SEVENDUST's 'Black Out The Sun' Projected To Sell 30K-35K First Week

March 27, 2013

SEVENDUST's ninth studio album, "Black Out The Sun", is likely to sell between 30,000 and 35,000 copies in the United States in its first week of release, according to industry web site Hits Daily Double. The estimate was based on one-day sales reports compiled after the record arrived in stores on March 26 via the band's 7Bros. Records in conjunction with ADA Label Services. The CD was recorded at Architekt Music studios in Butler, New Jersey with engineer Mike Ferretti.

SEVENDUST's previous CD, 2010's "Cold Day Memory", sold around 27,000 copies in the United States in its first week of release to debut at position No. 12 on the Billboard 200 chart.

The band's 2008 effort, "Chapter VII: Hope and Sorrow", opened with 25,000 units to land at No. 19.

"Black Out The Sun" track listing:

01. Memory
02. Faithless
03. 'Till Death
04. Mountain
05. Cold As War
06. Black Out The Sun
07. Nobody Wants It
08. Dead Roses
09. Decay
10. Dark AM
11. Picture Perfect
12. Got A Feeling
13. Murder Bar

SEVENDUST drummer Morgan Rose told Billboard.com that the song "Decay" actually came from a riff left over from the "Cold Ray Memory" sessions.

"We were starting to get burnt and we didn't want to push it," Rose recalled. "So we had this riff, and we said, 'Let's jam it and see if anything comes of it.' And before you know it, it became a song that ends up on the record, and everybody listens to it and they end up picking that as the single, which was pretty cool."

The song "Murder Bar" was reportedly inspired by a Butler, New Jersey bar across from the hotel where SEVENDUST was staying while recording the new CD. Rumor had it the place was popular with many of New Jersey's murderers.

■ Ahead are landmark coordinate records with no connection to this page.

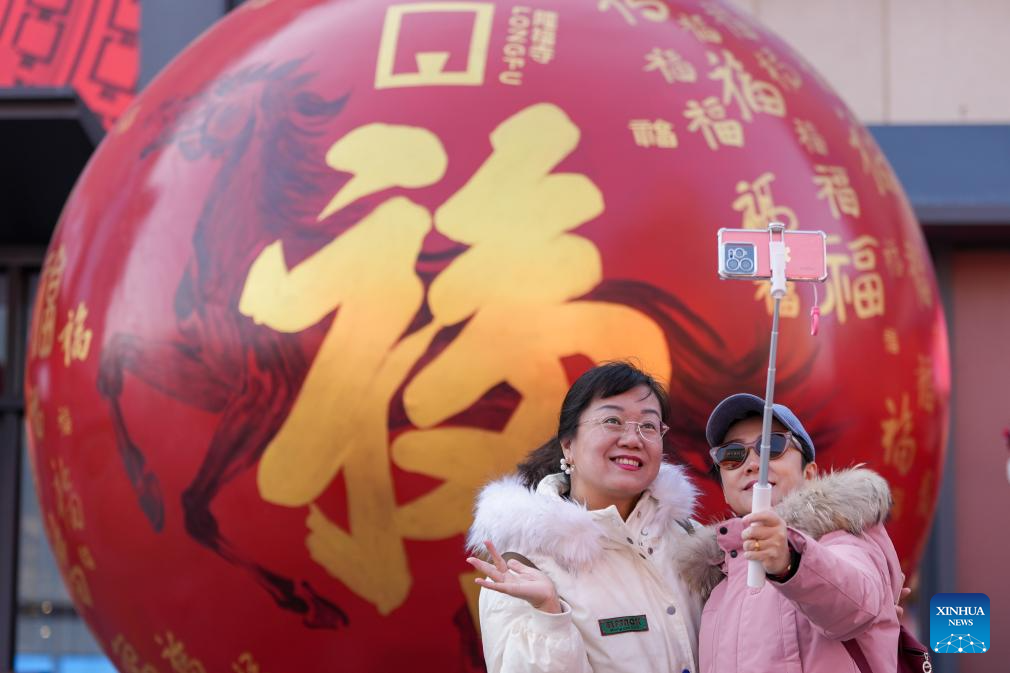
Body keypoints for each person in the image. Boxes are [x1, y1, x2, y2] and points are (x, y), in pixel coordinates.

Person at [466, 362, 702, 673]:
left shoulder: (693, 541)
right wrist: (548, 616)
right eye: (612, 421)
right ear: (568, 445)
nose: (633, 439)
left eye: (648, 426)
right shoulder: (522, 565)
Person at [675, 393, 903, 673]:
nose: (752, 464)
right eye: (731, 455)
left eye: (772, 446)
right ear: (723, 485)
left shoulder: (845, 536)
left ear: (809, 474)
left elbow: (854, 605)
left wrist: (790, 562)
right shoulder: (719, 583)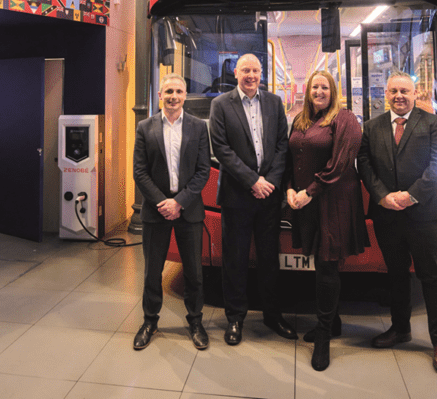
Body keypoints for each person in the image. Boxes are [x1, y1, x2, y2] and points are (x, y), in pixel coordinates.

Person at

"It's a basic SEVENDUST record," guitarist Clint Lowery recently told "Source Of The Sound With Wendy Campbell". "There's nothing, like, too completely different than anything we've done before. It's got a darker vibe to it. We've got a good amount of the programming element in there. It's a lot of what we do — it's heavy and it's got its melodic element in it. So if you're a SEVENDUST fan, it's more along the lines of the second and third records we did — it's kind of like that. It's got a couple of throwback vibes to it. 'Animosity' and 'Home' [1999], if I can put those two records together, it would [sound similar to the new CD]."